Please read the curb appeal article below and say how much of a home's selling price curb appeal can contribute, according to the 2020 study it cites.

BEGIN Study text

Skip to Main Content

8 simple ways to add curb appeal to your home

The front porch of a home with planters and curb appeal
Svineyard/Shutterstock
The front porch of a home with planters and curb appeal
Svineyard/Shutterstock

At Bankrate we strive to help you make smarter financial decisions. While we adhere to strict , this post may contain references to products from our partners. Here’s an explanation for

ON THIS PAGE Jump to Open page navigation

From first dates to job interviews, first impressions matter. When it comes to selling your home, that initial glimpse of its exterior, aka curb appeal, is a big deal. In fact, according to a 2020 study done by the University of Texas at Arlington and published in The Journal of Real Estate Finance and Economics, curb appeal can contribute to up to 7 percent of the home’s selling price (and even as much as 14 percent in certain real estate markets). That’s why it’s important to put your home’s best face forward.

What does curb appeal mean?

Curb appeal is the way your home looks from the outside or from the street, and how attractive it is to anyone who visits or drives past. To assess your home’s curb appeal, look at the front of your home and take it in from the perspective of someone seeing it for the first time. The color and condition of your home’s exterior, the landscaping and the overall maintenance of the outside of the property all contribute to its curb appeal.

Improving your home’s exterior and environs before listing it for sale is important. “Curb appeal is probably one of the most important and effective tools in selling a home,” explains Yawar Charlie, a Los Angeles-based estate director with the Aaron Kirman Group of real estate firm Compass. If people love the look of your home from the outside, they’re more likely to feel open and enthusiastic as they tour the interior.

8 ways to boost curb appeal

Here are tips on how to improve curb appeal, bring in the buyers and get top dollar for your home:

1. Painting the house

If your home’s exterior is looking dingy, it can be less appealing to potential buyers. One of the best ways to refresh it is with a new coat of paint. “A full exterior paint job can go a long way, especially if the paint has faded or is chipping,” says Reese Stewart of RE/MAX Properties SW in Florida. “While this can be costly, it can make all the difference if the home is overdue for a fresh paint coat.”

END Study text
BEGIN Information

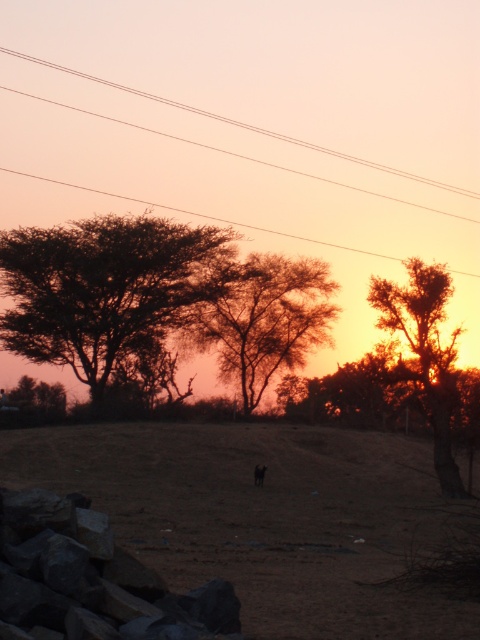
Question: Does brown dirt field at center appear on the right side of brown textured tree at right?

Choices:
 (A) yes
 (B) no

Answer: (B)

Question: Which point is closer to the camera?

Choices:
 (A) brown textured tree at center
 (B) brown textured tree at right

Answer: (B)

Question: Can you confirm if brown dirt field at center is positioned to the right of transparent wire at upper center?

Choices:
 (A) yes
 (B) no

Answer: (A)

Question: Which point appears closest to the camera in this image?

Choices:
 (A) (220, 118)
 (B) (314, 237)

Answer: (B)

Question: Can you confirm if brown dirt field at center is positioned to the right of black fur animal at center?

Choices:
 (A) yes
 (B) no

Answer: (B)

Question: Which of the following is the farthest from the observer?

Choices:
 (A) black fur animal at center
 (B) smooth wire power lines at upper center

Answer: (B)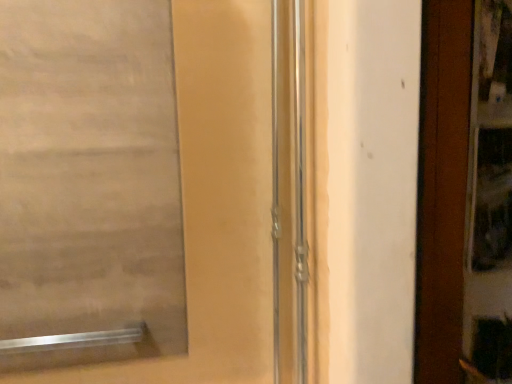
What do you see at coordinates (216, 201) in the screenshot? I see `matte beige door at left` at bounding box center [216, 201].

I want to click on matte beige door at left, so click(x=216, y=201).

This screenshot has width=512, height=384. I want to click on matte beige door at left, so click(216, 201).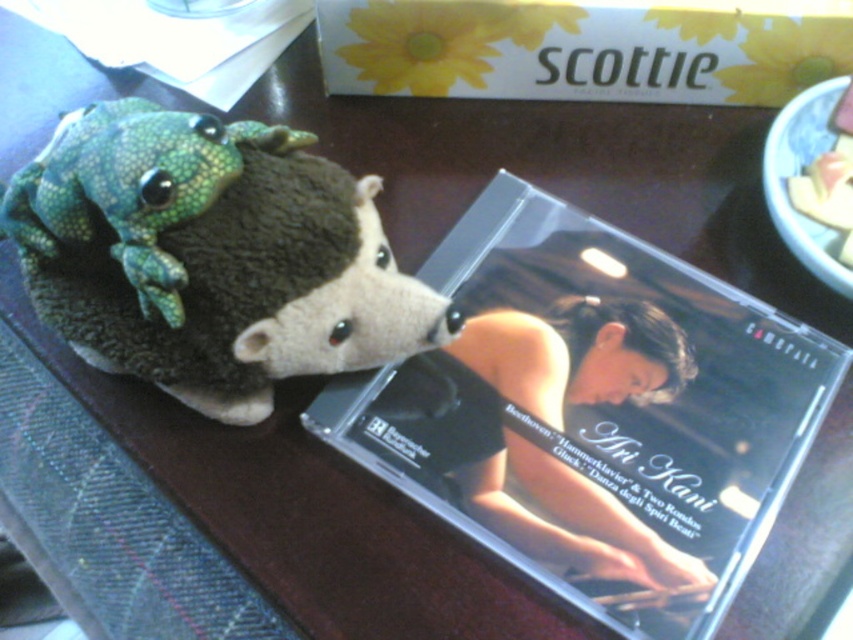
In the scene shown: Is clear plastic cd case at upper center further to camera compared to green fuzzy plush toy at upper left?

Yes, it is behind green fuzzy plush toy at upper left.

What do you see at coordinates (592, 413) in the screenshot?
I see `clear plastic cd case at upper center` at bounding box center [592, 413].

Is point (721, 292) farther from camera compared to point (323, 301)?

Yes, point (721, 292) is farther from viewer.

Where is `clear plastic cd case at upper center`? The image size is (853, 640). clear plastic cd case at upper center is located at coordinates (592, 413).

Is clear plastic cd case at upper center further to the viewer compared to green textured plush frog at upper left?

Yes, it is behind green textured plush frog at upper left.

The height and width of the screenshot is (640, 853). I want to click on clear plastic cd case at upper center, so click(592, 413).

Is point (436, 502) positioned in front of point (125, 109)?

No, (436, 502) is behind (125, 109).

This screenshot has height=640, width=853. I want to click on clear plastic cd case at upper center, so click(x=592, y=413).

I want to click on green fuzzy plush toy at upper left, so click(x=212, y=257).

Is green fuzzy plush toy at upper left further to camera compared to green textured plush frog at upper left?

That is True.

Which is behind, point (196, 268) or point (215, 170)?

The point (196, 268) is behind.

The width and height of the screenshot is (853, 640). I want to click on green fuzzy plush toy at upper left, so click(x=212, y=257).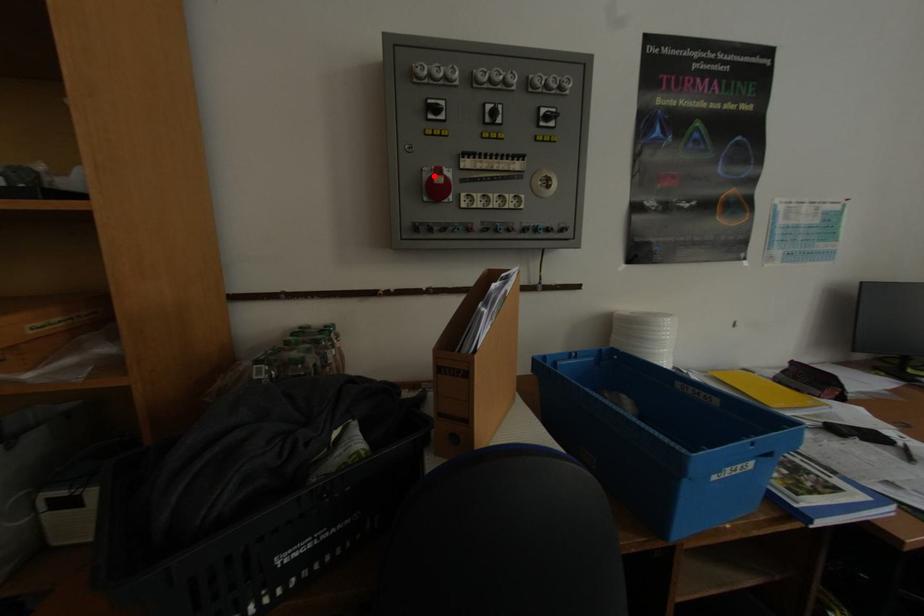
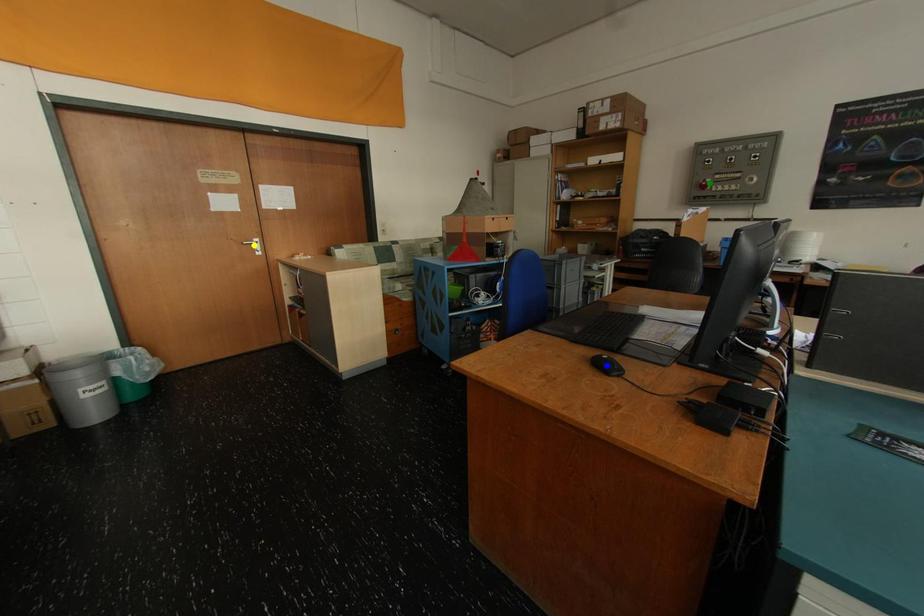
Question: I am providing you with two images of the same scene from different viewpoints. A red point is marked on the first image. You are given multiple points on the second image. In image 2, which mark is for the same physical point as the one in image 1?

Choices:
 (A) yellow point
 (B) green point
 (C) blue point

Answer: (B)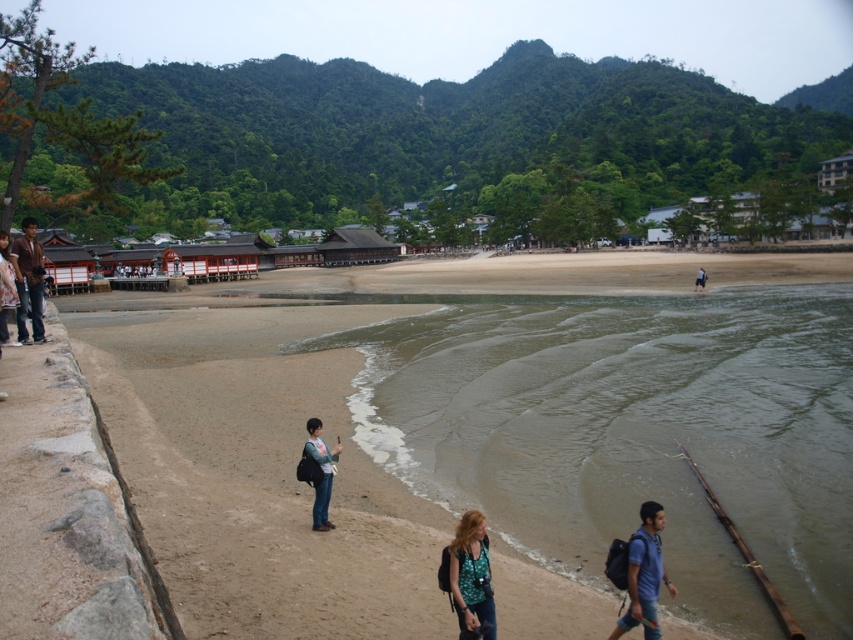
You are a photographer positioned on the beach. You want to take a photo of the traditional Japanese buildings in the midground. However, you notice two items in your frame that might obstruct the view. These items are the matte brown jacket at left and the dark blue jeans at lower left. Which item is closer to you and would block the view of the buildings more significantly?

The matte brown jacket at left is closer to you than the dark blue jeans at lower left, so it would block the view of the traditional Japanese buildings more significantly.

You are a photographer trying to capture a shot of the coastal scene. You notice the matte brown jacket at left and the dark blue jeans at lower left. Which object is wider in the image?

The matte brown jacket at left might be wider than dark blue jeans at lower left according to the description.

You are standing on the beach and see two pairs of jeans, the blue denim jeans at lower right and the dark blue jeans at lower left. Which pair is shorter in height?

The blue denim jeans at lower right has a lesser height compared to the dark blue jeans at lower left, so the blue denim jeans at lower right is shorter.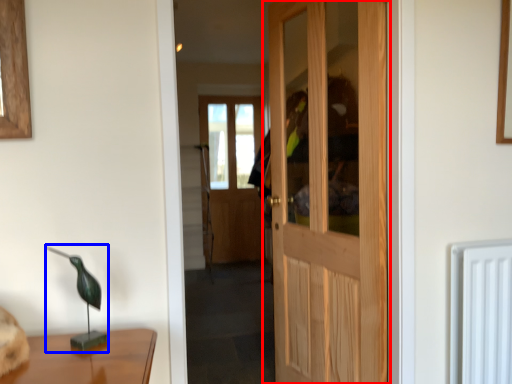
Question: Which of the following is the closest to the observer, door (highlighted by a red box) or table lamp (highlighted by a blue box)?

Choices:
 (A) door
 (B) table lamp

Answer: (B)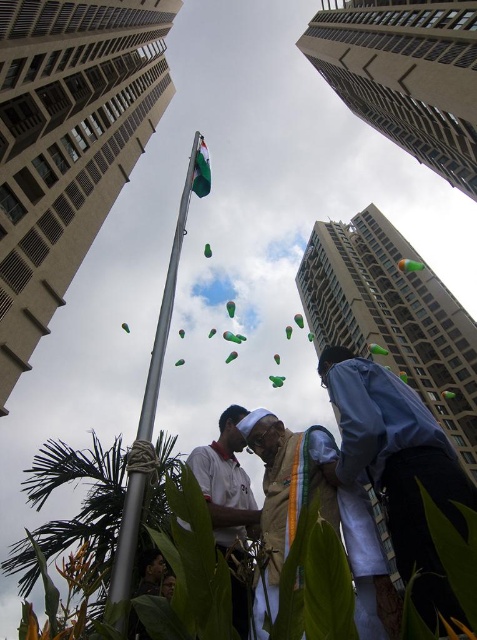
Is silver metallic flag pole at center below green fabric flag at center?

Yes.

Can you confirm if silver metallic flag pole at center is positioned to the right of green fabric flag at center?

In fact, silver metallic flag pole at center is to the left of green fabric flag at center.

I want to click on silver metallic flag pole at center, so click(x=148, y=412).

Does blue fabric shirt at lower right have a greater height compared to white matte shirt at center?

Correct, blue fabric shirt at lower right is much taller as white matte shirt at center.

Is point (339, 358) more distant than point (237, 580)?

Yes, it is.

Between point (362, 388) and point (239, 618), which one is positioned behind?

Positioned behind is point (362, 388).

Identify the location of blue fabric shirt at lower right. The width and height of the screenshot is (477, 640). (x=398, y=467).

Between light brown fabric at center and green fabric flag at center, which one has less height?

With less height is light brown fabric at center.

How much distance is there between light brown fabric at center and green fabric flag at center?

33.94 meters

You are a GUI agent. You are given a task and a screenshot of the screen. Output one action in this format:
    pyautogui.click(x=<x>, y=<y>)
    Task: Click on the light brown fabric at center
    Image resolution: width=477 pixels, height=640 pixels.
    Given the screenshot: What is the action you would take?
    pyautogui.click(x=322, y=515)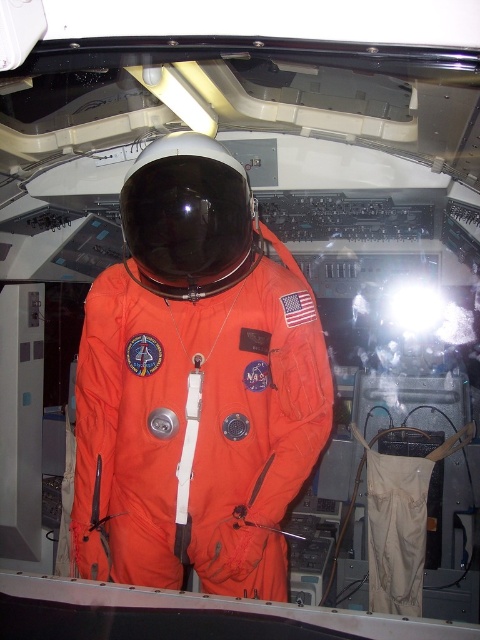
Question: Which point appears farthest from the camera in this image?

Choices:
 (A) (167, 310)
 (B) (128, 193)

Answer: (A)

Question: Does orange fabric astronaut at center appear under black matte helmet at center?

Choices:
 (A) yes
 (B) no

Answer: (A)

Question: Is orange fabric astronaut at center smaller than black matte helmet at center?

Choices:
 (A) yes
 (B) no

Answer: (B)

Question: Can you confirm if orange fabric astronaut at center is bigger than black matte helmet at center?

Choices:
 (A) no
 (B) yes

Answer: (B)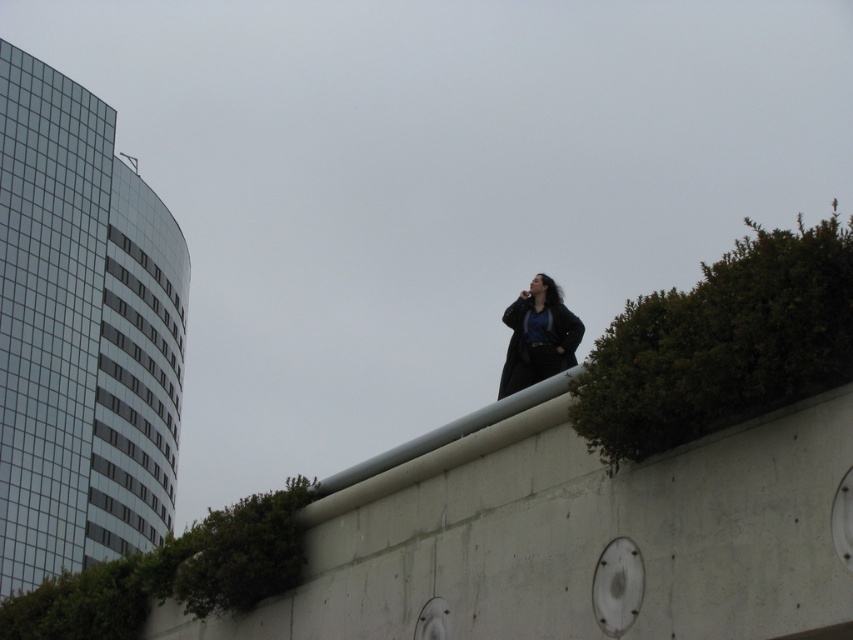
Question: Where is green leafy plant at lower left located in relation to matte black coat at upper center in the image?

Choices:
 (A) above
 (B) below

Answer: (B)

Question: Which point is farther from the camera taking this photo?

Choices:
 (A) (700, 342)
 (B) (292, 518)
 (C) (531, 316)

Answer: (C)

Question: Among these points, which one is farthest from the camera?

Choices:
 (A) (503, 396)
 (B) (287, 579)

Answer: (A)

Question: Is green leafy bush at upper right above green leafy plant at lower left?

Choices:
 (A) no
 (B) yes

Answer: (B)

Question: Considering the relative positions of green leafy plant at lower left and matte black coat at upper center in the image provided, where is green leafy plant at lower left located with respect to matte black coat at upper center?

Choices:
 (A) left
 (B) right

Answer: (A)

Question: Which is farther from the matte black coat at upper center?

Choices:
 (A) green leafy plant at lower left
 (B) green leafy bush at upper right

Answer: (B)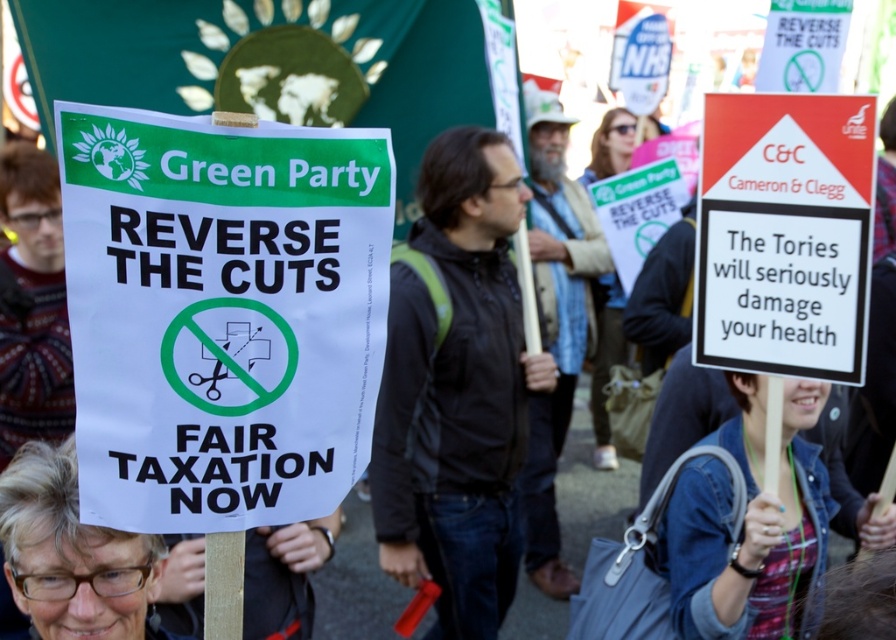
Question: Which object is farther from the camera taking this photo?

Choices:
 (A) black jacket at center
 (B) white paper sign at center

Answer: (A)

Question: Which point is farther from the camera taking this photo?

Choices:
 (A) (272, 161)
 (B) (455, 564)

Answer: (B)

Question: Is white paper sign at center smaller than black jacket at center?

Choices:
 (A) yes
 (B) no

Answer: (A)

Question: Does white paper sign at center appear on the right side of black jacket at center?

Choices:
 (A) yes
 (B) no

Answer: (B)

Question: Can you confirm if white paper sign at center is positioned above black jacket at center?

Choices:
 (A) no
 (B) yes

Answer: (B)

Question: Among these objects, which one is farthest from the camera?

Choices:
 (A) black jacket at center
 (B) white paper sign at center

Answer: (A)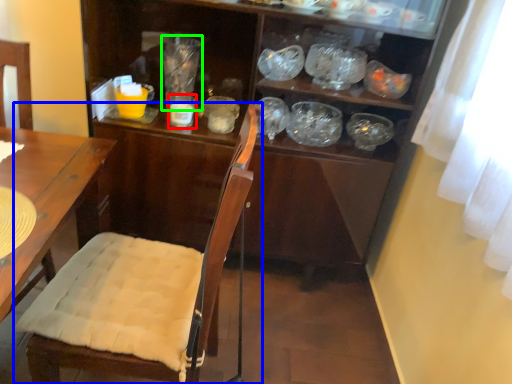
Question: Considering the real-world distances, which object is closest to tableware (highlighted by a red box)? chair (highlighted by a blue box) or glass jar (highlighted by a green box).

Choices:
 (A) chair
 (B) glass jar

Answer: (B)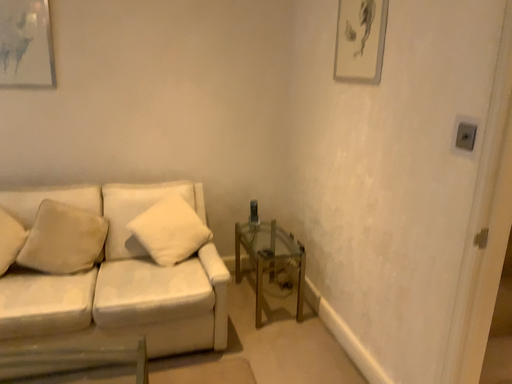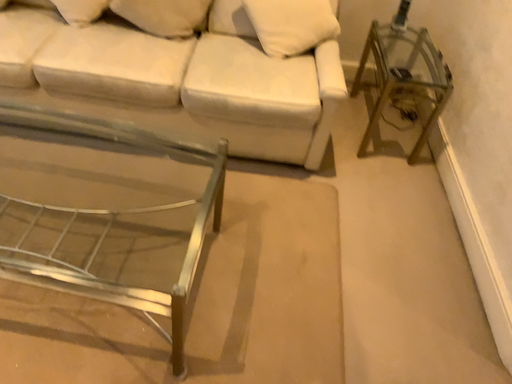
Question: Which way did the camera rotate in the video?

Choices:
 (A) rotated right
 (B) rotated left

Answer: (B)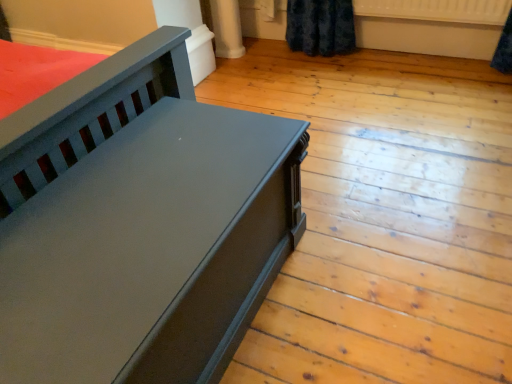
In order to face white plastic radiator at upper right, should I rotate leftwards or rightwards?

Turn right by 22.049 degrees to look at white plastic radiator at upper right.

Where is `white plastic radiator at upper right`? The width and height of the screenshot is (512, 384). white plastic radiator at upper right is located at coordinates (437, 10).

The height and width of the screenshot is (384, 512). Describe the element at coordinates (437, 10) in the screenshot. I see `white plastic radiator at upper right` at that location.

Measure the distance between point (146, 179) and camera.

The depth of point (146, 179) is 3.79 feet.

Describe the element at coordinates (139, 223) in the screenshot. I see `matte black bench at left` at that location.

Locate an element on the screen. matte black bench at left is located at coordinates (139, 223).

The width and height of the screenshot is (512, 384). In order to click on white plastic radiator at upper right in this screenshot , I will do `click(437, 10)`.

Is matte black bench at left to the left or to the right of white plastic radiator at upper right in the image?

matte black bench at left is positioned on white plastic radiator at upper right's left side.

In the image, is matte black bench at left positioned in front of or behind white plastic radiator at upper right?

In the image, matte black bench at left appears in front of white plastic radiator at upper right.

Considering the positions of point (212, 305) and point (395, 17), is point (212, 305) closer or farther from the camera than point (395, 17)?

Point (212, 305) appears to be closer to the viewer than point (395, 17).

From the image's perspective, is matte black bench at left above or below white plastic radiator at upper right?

END Information

- _Answer section_
Up to 7 percent, and as much as 14 percent in certain real estate markets.